*** Opening of PROVIDED TEXT ***

Zone Alarm Vs 180 Solutions: Zango hooks?
Sub-Seven writes "Found at Vitalsecurity.org, they detail how a Microsoft MVP pulled the Zango file to pieces, and discovered some interesting facts about exactly what a "simple" fun and games application does to a machine that its running on. Hooking into Windows OneCare and Microsoft Antispyware? What's that all about? "
Is it just me, or is the friggin slashdot summary got more information than the linked article?
Thats gotta be a first...
It wouldn't surprise me if 30% of my IT company's income came from user stupidity combined with software such as the XCP, spywared games, and other fun entertainment products. Yet this is just the market at work. Loopholes are found, usually because of click-through-licensing. Companies will always attempt to build their markets and consumers will always find the bad seeds.
It is very important to realize that as long as end users continue to install these programs, marketing companies will feed their needs. You could ague for laws against these backdoor programs, but it wouldn't solve anything and in fact might make the problem worse as companies find sneakier ways to get into your desktop.
The only way to make a smart consumer is to inform them of the bad things. This means getting the word out, telling others to be careful, and even offering training for groups. My company makes a good profit on spyware, but we offer completely free training days for companies that want to save money by training their employees in safe web browsing. I don't think the answer is "Install Linux and Firefox and the problem will go away!" If Linux/Firefox occupied 90% of desktops, the marketing companies would find a way to take advantage of that platform.
Smart users are informed users are users who won't continue making the same mistakes. Finding band-aids through legislation or discrete installation of anti-spyware software isn't going to solve the problem.

*** Close of PROVIDED TEXT ***
*** Opening of DATA SECTION ***

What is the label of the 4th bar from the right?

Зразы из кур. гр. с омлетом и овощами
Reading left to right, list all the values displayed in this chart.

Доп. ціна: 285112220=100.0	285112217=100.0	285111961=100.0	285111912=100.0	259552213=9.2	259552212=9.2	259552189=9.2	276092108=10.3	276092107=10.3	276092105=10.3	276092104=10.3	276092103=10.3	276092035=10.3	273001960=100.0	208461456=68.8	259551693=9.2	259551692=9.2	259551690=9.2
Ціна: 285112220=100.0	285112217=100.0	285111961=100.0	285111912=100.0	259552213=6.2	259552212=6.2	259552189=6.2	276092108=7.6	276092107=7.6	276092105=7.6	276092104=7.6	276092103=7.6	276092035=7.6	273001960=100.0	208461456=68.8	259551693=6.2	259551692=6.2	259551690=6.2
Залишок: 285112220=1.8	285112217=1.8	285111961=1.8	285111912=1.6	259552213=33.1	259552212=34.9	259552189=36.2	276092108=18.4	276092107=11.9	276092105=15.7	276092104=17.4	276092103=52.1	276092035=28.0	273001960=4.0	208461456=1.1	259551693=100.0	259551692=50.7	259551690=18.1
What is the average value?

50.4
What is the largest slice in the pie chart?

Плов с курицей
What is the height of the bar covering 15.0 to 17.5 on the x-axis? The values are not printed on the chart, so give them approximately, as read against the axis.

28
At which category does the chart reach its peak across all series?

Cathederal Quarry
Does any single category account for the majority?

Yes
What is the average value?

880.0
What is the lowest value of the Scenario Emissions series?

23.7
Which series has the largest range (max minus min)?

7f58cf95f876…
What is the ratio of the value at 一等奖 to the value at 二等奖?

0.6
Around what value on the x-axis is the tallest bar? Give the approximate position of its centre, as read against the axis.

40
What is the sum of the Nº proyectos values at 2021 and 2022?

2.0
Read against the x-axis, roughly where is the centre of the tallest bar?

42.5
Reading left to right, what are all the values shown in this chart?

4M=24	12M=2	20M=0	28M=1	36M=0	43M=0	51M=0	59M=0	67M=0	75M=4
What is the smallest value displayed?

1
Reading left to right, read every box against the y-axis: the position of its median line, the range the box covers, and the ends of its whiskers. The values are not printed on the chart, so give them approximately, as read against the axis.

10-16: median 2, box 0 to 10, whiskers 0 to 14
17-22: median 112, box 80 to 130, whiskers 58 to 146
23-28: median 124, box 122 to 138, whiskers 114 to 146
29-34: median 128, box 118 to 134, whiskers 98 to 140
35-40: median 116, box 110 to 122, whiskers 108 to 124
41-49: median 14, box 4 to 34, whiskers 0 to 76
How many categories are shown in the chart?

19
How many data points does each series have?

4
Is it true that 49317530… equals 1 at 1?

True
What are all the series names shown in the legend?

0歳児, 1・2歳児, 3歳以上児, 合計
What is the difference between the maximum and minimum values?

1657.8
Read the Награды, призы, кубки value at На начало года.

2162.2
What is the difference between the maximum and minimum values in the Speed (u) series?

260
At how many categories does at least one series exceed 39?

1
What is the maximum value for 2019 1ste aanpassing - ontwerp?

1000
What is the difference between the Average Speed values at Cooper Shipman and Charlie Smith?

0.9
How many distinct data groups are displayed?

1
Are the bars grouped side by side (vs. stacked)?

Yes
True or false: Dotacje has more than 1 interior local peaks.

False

*** Close of DATA SECTION ***

(REQUIRED TASKS):
• A. Answer these about the Zango discussion:
(i) Who does Sub-Seven say pulled the Zango file to pieces?
(ii) What share of the commenter's IT company's income would it not surprise them to see come from user stupidity combined with such software?
(iii) What does the commenter's company offer free to companies?
• B. In the Zango discussion, write out everything from "Zone Alarm Vs" down to "be a first...", switching "Zango" to "Hotbar".
• C. Can you resume the discussion of Zango and spyware, picking up right after its last sentence?

(ANSWERS PROVIDED):
• A.
(i) A Microsoft MVP.
(ii) 30%.
(iii) Training days in safe web browsing for their employees.

• B.
Zone Alarm Vs 180 Solutions: Hotbar hooks?
Sub-Seven writes "Found at Vitalsecurity.org, they detail how a Microsoft MVP pulled the Hotbar file to pieces, and discovered some interesting facts about exactly what a "simple" fun and games application does to a machine that its running on. Hooking into Windows OneCare and Microsoft Antispyware? What's that all about? "
Is it just me, or is the friggin slashdot summary got more information than the linked article?
Thats gotta be a first...

• C.
As a sidenote -- the reason for training my customers in smart browsing techniques is a selfish one. As we reduce a company's cost of doing business, our referral rate skyrockets. The less we work/bill, the more work we have to bill. If you're a consultant and you're not seeing a decent increase in your customer base every year, you're not doing a good enough job. There is more work in the U.S. than is being tapped, and it is usually because companies aren't seeing things getting better.
Um...not sure what's going on here...but I think software firewalls have to be one of the silliest 'security products' out there. I still can't believe cable companies don't distribute modem/routers to users and remotely configure them to block the commonly exploited ports and protocols.
Errr... because quality software firewalls (like ZoneAlarm) and home hardware firewalls/routers protect against two entirely different problems?
Home Routers/Firewalls protect your machine against INBOUND, unsolicited connection requests. This makes you immune to attemts to exploit server-type services, like file-sharing, IIS holes, etc. This lets me run VNC, Apache, whatever on my home machine and not have to worry about keeping patches up to date (or even setting a password, for that matter.)
Software firewalls protect you against OUTBOUND connections you did not authorize. Port-blocking does nothing to stop this because a nefarious software vendor can't be stopped from sending an outbound request on port 80 by an external firewall.
I can't count how many programs (even legit ones) that shouldn't be talking to the internet keep requesting outbound connections. (This is all caught by ZoneAlarm.)
SirWired
Why link to some guys blog with inane comments, when you can link to the page he refers to? Lots more information there.
What is it with blog pages that link to another blog, which links to another blog, and so on? If this is how things are done in the blogosphere, then my already low opinion of bloggers just slipped a little. Just provide a link to the original f**king information!</rant>
180 is suing ZoneLabs for a very specific and narrow statement as far as I can tell. ZoneLabs says 180 is monitoring key and mouse info, 180 says it is not.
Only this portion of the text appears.